(Source data Opens)

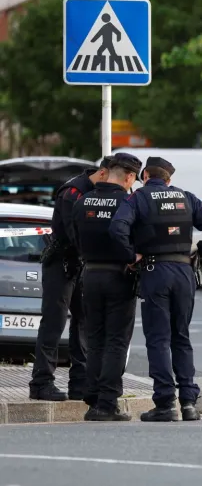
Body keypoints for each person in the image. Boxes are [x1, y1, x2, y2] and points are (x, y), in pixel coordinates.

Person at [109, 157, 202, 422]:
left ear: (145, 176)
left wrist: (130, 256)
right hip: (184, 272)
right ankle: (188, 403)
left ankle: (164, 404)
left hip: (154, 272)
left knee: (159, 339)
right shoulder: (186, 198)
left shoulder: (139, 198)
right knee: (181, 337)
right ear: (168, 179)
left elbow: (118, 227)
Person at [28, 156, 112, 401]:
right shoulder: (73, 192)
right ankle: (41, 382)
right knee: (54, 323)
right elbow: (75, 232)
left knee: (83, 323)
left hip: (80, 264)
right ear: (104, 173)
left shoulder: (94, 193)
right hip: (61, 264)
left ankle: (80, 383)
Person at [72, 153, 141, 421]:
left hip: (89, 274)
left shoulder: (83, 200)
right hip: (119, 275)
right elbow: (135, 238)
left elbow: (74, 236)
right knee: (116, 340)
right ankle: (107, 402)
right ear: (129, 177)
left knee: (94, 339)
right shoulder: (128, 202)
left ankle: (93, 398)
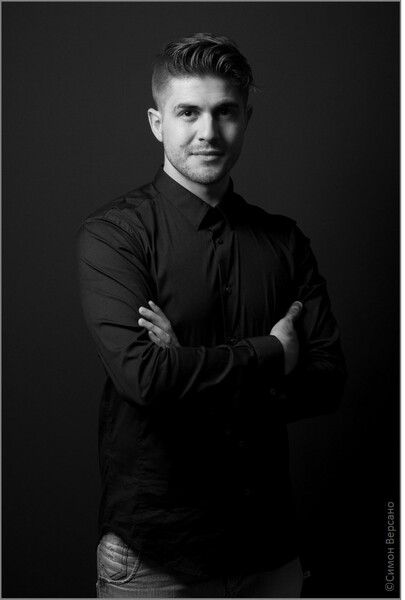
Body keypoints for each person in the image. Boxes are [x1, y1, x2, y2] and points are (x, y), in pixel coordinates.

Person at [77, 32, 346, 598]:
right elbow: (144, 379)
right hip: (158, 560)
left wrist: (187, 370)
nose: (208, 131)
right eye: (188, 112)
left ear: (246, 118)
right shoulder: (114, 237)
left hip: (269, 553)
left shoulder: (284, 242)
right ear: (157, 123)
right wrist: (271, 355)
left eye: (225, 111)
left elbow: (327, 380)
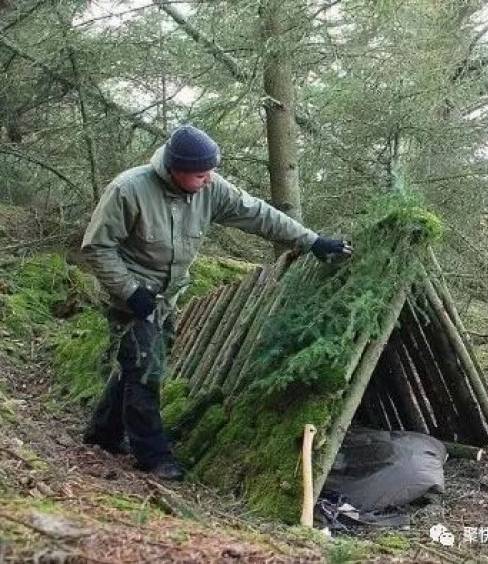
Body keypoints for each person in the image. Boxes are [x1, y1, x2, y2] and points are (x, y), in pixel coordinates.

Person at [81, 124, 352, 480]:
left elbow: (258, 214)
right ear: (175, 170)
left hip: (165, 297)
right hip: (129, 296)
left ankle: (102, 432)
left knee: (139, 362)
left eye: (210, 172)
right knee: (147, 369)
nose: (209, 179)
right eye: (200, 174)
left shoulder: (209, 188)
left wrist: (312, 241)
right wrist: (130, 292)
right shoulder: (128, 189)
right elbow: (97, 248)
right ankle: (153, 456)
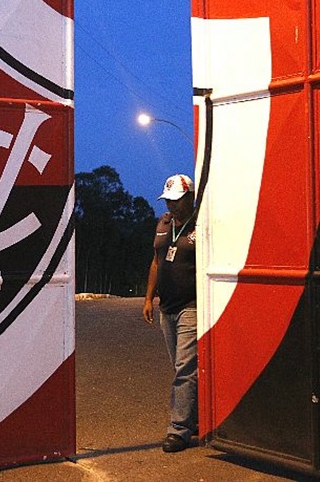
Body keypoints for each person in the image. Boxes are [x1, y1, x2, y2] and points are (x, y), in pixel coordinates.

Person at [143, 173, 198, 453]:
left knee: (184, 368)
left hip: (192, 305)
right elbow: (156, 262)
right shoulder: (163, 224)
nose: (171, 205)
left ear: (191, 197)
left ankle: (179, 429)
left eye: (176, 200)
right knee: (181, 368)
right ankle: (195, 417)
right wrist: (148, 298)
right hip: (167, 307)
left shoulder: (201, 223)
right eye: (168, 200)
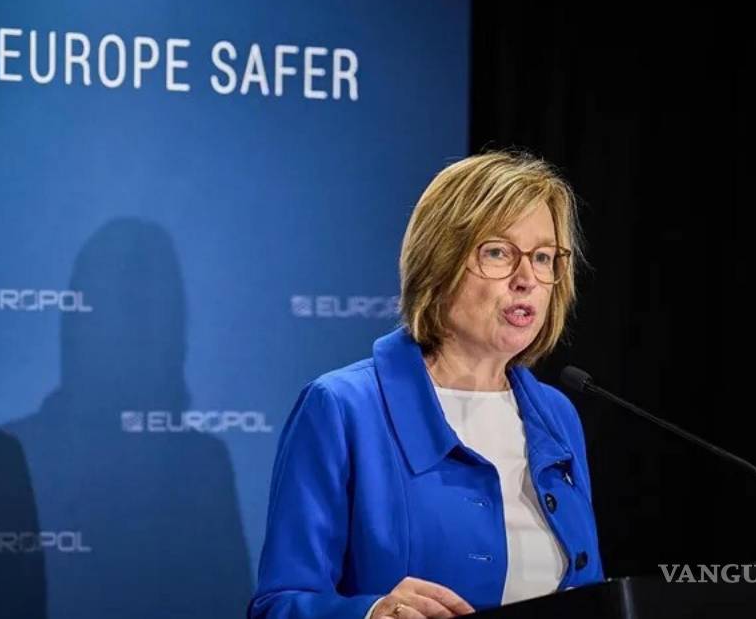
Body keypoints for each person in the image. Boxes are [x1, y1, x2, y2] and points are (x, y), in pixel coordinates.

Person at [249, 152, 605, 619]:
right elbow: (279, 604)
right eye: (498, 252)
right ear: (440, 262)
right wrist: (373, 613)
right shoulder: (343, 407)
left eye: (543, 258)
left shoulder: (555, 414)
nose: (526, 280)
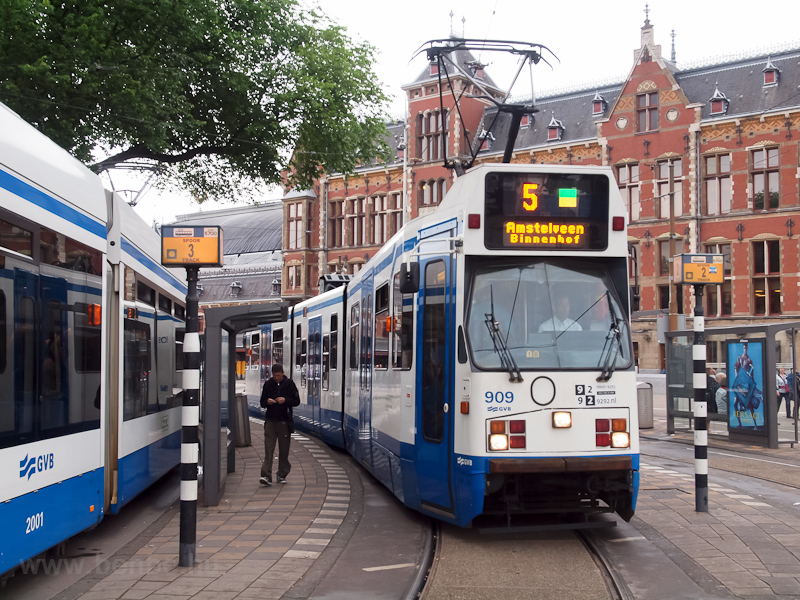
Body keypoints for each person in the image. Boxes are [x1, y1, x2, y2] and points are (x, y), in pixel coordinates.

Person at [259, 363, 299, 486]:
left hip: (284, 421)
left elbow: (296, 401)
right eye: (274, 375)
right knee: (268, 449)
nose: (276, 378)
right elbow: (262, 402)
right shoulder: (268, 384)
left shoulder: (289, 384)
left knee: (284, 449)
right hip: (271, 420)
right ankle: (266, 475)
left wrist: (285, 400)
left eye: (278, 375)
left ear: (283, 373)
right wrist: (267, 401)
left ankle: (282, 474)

(Source data Closes)
(Source data Opens)

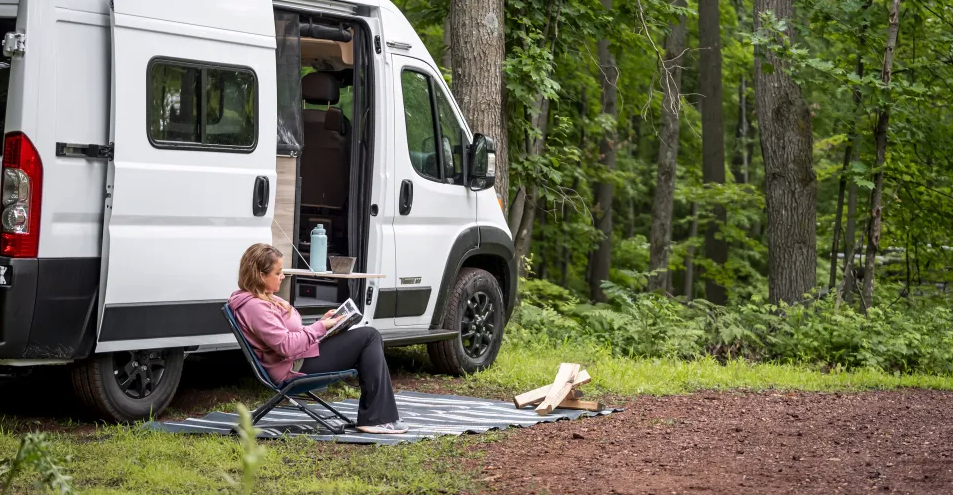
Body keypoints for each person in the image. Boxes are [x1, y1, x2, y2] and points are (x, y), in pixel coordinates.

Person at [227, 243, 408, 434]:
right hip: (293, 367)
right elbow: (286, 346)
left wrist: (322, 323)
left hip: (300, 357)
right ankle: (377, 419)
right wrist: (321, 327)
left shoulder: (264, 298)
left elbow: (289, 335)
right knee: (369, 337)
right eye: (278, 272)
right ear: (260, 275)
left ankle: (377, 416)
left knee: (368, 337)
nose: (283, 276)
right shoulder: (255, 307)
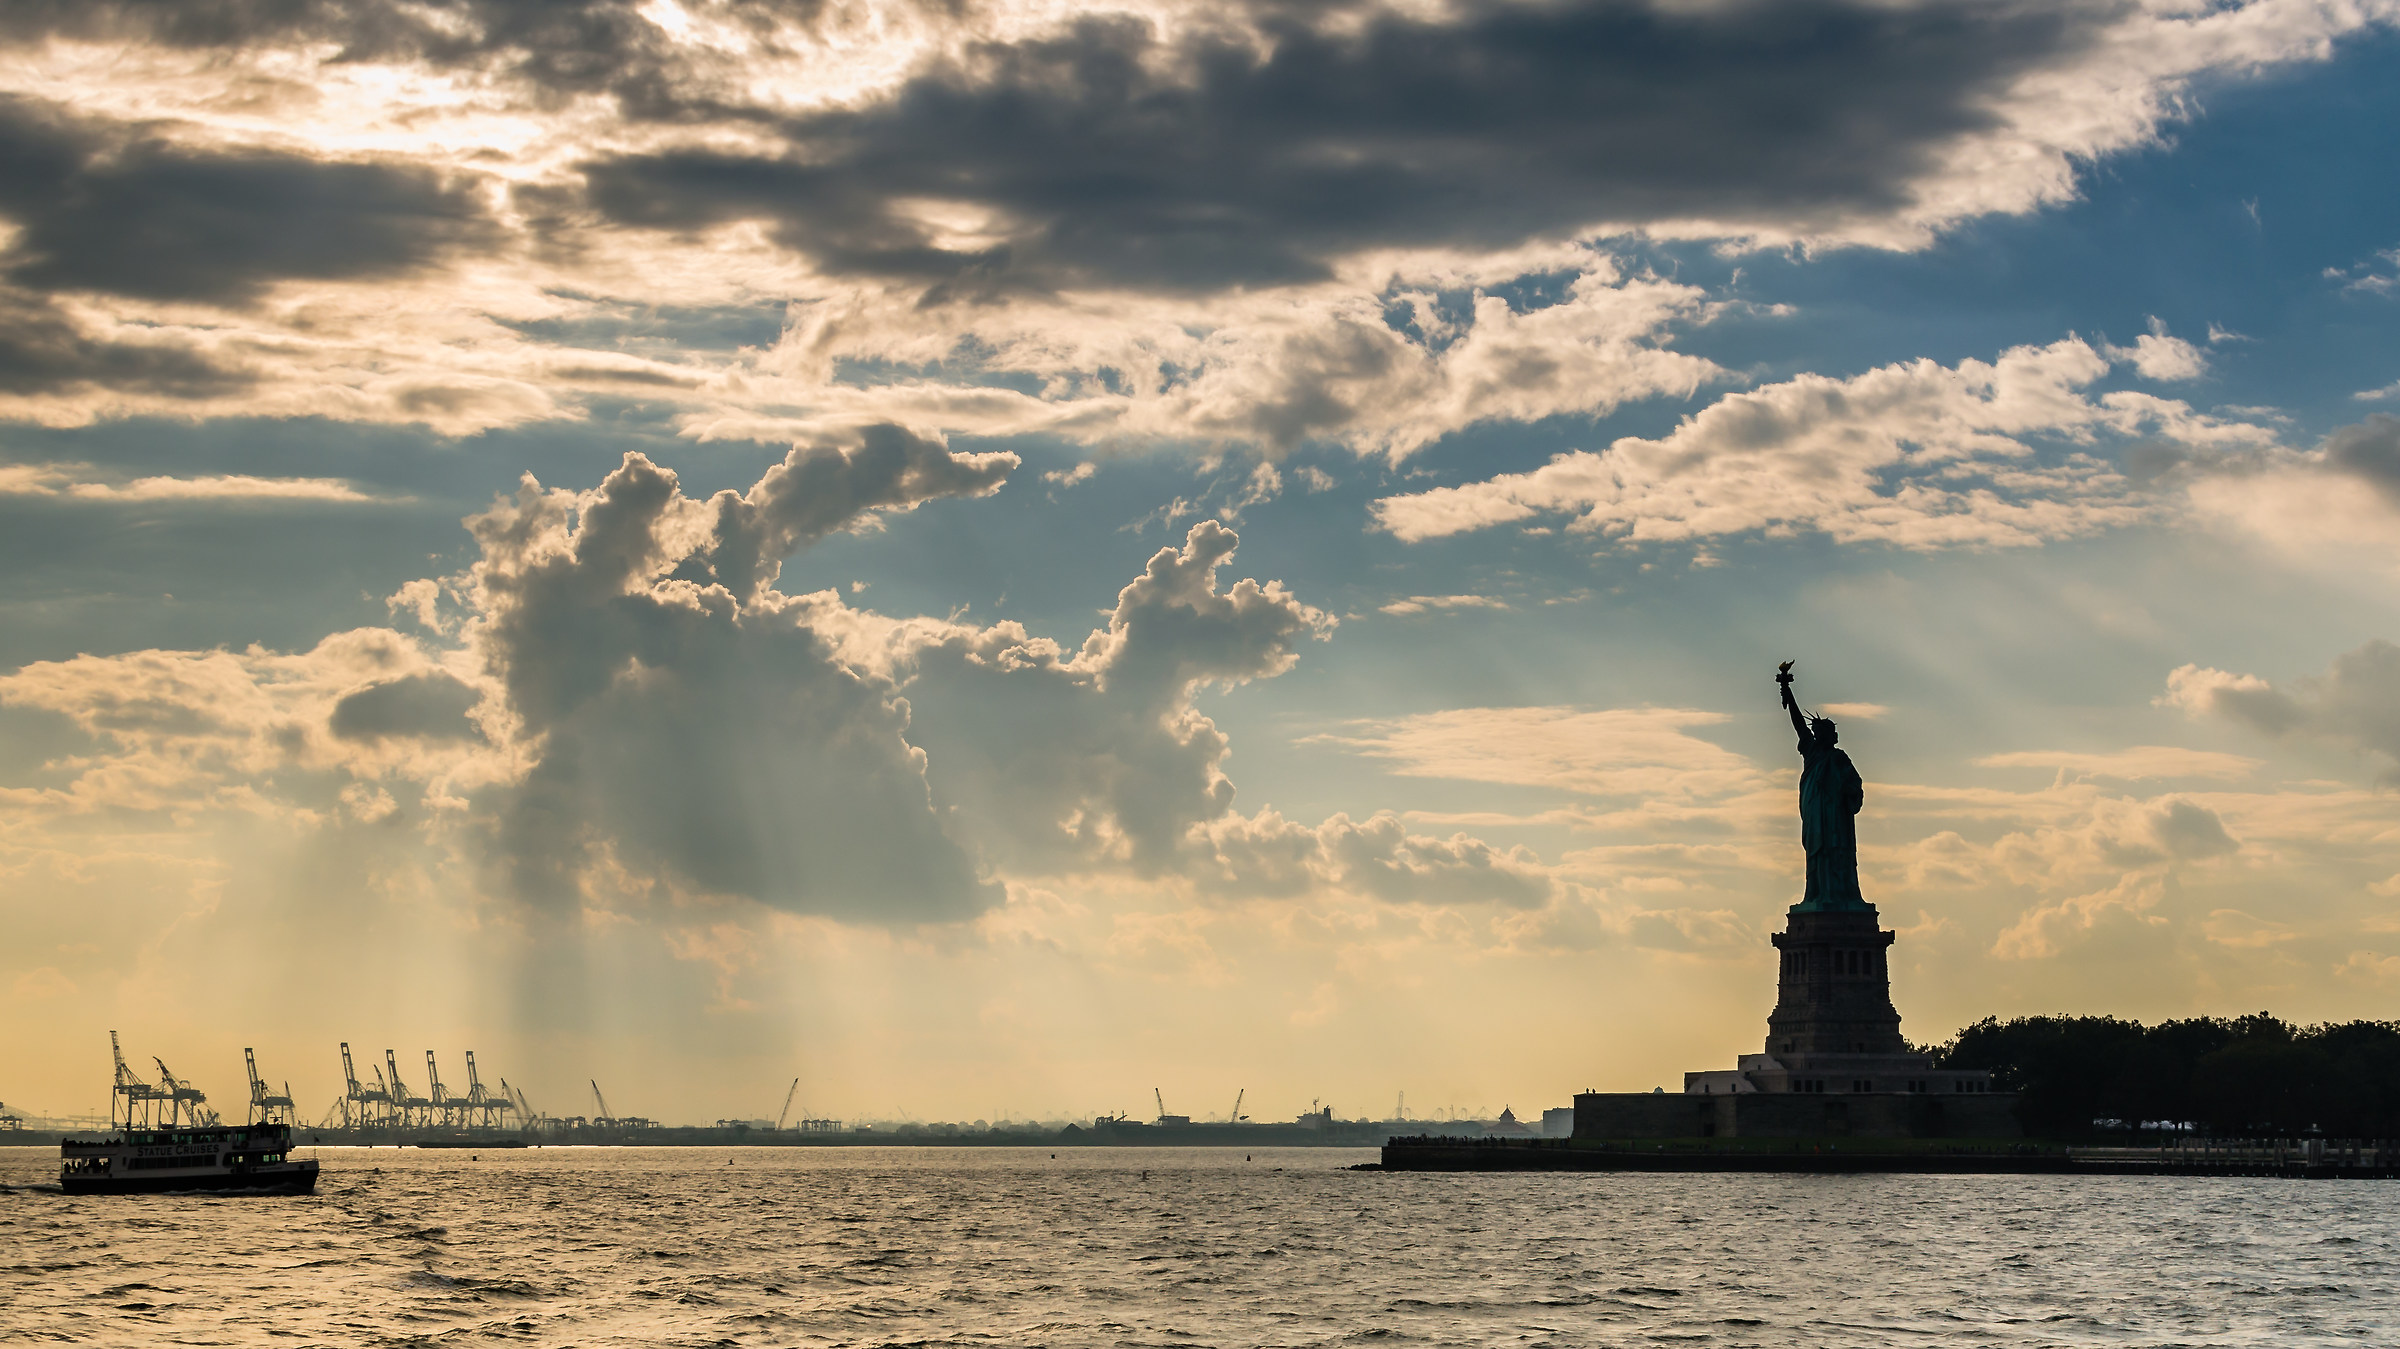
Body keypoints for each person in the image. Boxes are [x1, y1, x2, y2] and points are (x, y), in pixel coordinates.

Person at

(Source data Closes)
(Source data Opens)

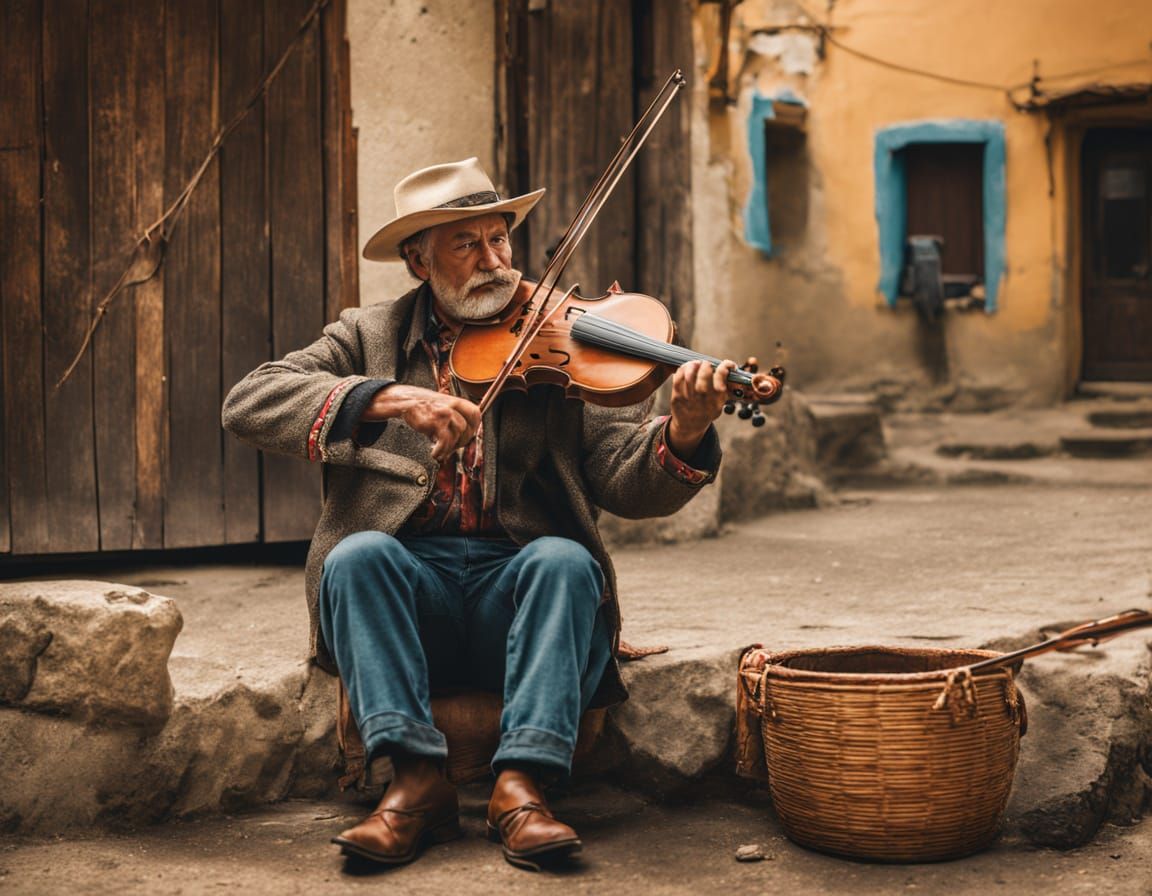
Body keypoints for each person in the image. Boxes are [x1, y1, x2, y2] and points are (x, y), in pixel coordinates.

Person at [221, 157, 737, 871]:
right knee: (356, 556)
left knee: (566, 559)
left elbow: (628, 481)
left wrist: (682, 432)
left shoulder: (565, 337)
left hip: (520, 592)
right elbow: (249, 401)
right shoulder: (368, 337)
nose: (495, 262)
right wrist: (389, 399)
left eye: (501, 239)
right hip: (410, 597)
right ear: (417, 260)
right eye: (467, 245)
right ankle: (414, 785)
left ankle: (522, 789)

(Source data Closes)

• [Problem details]:
Copy the stretch of the records above that runs from the line with "right shoulder: (186, 198)" through the line with "left elbow: (74, 236)". Both end lines belong in the copy, and nothing else does.

• [Written answer]:
right shoulder: (186, 198)
left shoulder: (139, 198)
right knee: (181, 337)
right ear: (168, 179)
left elbow: (118, 227)
Person at [28, 156, 112, 401]:
right shoulder: (73, 192)
right ankle: (41, 382)
right knee: (54, 323)
right elbow: (75, 232)
left knee: (83, 323)
left hip: (80, 264)
right ear: (104, 173)
left shoulder: (94, 193)
right hip: (61, 264)
left ankle: (80, 383)
Person at [72, 153, 141, 421]:
left hip: (89, 274)
left shoulder: (83, 200)
right hip: (119, 275)
right elbow: (135, 238)
left elbow: (74, 236)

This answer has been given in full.